▶ **TEKS SUMBER**:
P : Berkaitan dengan e…buku yang pernah saya baca karena
sekarang banyak yang berubah menjadi daerah perdagangan,
berarti dulu ini awal mulanya sebelum masyarakat disini
berdagang dan e…wisata, itu apa yang dilakukan masyarakat
disini?
T : Masyarakat itu kan kebanyakan sesuai yang kita ketahui bahwa
di Ubud ini kan masyarakat agro kan, jadinya petani banyak dan
kebetulan e….karena apa apresiasi tahun tiga puluhan Puri Agung
Ubud kebetulan orang tua saya sendiri e..apa itu mengangkat seni
budaya itu, khususnya visual art yaitu lukisan, patung ya dari
tradisional menjadi tradisional moden yang bisa diapresiasi oleh
orang luar ya karena tradisional totok ya tradisional bener itu agak
susah apresiasinya. A..dengan inovasi ini seperti kita ketahui
perkembangan yang tadinya patung adalah arca ya bentuknya statis
ya menjadi patung yang inovatif kan seperti…a anggap Budha ini,
tadi Budha kan dongo gini sekarang Budhanya ada gaya gini ada
Budha gitu..a..beigitu juga Dewi, yang tadinya arca Dewi itu Dewi
yang statis menjadi Dewi yang dinamis. A…dengan diundang
seniman-seniman barat tahun tiga puluhan oleh orang tua atau
orang tua saya atau Puri Ubud. Nah…kolaborasi ini terjadi. Terjadi
kolaborasi sehingga menjadi e…seni yang inovatif, yang gampang
atau dapat dimengerti oleh buyer atau yang mau beli jadinya
sebagai mau beli sebagai souvenir. P : Baik, pertanyaan terakhir e…faktor-faktor apa saja yang
menyebabkan perubahan pada kawasan pusat kota Ubud?

▶ **KUMPULAN DATA**:

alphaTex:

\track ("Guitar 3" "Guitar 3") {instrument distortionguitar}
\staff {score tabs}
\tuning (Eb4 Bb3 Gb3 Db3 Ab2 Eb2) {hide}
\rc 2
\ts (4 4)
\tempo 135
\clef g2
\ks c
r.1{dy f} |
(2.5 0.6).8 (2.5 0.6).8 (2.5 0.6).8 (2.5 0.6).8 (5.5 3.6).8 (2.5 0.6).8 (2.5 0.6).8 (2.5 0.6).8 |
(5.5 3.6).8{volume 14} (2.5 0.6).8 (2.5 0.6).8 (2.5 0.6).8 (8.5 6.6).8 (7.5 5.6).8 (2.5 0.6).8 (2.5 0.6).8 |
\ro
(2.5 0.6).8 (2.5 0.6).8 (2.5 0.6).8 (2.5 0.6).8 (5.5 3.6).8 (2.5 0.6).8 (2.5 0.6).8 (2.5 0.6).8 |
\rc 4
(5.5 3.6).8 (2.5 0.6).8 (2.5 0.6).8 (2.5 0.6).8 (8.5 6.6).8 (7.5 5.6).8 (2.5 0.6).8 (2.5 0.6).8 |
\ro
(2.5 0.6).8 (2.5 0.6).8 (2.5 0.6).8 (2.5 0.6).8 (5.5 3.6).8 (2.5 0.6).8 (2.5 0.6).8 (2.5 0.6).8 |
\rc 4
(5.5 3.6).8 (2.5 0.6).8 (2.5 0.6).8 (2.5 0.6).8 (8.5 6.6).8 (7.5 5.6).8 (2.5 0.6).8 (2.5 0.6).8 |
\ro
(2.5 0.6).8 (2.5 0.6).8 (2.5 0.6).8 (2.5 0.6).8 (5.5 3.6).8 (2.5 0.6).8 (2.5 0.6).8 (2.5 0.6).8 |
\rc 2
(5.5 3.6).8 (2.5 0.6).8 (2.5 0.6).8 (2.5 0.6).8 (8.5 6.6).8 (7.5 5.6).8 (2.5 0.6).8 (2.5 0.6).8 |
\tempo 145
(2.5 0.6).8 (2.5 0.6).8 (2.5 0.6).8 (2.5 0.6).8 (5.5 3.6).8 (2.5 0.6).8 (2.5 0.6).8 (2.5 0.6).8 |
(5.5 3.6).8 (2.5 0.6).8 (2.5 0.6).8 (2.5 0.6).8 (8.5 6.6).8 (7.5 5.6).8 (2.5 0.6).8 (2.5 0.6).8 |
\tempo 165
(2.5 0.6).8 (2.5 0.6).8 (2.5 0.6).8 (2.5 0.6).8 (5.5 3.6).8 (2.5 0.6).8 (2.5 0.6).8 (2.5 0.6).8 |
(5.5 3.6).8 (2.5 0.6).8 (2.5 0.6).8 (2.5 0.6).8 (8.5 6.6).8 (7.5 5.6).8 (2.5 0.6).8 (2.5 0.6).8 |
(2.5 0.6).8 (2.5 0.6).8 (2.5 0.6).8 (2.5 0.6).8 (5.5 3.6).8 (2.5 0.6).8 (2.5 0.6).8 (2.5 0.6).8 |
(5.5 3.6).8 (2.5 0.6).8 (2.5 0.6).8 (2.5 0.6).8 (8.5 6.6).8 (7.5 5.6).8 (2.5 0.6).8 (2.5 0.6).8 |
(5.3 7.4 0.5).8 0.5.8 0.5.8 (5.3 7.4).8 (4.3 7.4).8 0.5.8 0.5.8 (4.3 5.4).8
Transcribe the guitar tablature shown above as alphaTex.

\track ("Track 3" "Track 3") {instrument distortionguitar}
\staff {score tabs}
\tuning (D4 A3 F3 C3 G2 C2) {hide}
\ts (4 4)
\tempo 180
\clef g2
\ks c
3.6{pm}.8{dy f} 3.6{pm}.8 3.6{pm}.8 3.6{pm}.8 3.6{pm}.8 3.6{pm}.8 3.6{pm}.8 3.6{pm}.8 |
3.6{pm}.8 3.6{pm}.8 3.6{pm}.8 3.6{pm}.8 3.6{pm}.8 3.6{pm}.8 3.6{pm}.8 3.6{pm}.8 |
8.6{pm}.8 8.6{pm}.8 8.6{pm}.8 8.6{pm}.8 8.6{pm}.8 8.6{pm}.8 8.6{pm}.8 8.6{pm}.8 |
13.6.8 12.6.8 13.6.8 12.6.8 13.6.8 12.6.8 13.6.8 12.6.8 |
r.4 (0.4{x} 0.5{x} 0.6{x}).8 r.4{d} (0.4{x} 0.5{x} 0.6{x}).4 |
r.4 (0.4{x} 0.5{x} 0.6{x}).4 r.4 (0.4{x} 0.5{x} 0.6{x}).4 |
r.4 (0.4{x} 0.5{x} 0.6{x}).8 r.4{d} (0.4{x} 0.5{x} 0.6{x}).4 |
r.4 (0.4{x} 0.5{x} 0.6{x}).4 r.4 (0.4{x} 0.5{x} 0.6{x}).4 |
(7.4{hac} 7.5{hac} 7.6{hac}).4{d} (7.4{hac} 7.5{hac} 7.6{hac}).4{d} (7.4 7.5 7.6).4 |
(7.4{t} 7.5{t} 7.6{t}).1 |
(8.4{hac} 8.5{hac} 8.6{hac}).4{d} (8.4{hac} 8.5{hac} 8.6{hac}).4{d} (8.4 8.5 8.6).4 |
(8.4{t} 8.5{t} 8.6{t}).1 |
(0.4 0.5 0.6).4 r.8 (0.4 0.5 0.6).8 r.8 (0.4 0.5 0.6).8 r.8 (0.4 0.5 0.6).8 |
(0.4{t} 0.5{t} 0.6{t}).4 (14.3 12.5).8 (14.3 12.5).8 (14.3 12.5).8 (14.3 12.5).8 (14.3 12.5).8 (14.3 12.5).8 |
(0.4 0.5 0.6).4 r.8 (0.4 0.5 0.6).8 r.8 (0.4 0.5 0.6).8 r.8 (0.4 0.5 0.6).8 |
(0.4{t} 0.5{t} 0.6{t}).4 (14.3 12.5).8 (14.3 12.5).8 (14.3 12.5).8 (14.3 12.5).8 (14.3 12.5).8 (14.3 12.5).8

▶ **TUJUAN LATIHAN**: Menurut teks sumber tentang Ubud, masyarakat Ubud pada umumnya tergolong masyarakat apa?

▶ **CONTOH JAWABAN**: Masyarakat agro, sehingga banyak di antaranya petani.